Specifying capacity and quantity as scalar values (e.g., "capacity": 50 and "quantity": 25) is supported as an alternative to the object dictionary if desired.

Compatibility attributes

The compatibility_attributes option can be added to vehicles and stops to specify characteristics of the vehicle and requirements of the stop. They determine whether a vehicle is eligible to service a stop and ultimately whether a given solution is feasible.

The compatibility attributes constraint prevents the assignment of stops to vehicles that are not eligible due to specific requirements. For example, a stop with an order that requires refrigeration will not be assigned to a vehicle that does not have refrigeration.

For each vehicle, add the relevant attributes to the compatibility_attributes array, as needed. The string must be an exact match for the relevant vehicles and stops; spelling or phrasing errors will prevent correct attribute matching.

_Data block_.
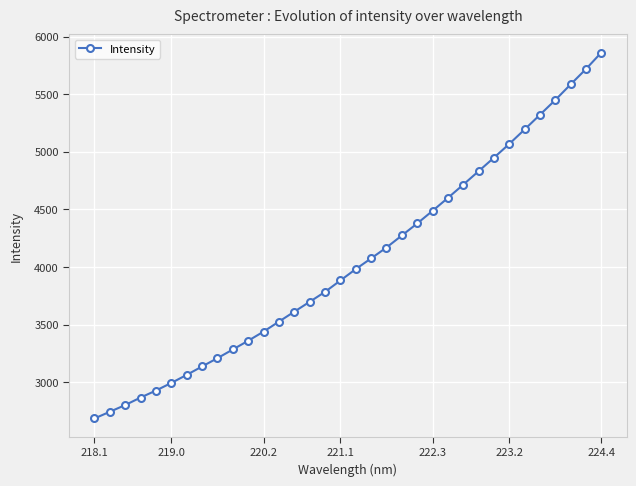

How many lines are shown in the chart?

1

_Exercise goal_.
Answer these questions using the page excerpt on compatibility attributes.
(a) Besides the object dictionary, how can capacity and quantity be specified?
(b) To which two things can the compatibility_attributes option be added?
(c) What kind of errors will prevent correct attribute matching?

_Finished task_.
(a) As scalar values, such as "capacity": 50 and "quantity": 25.
(b) Vehicles and stops.
(c) Spelling or phrasing errors.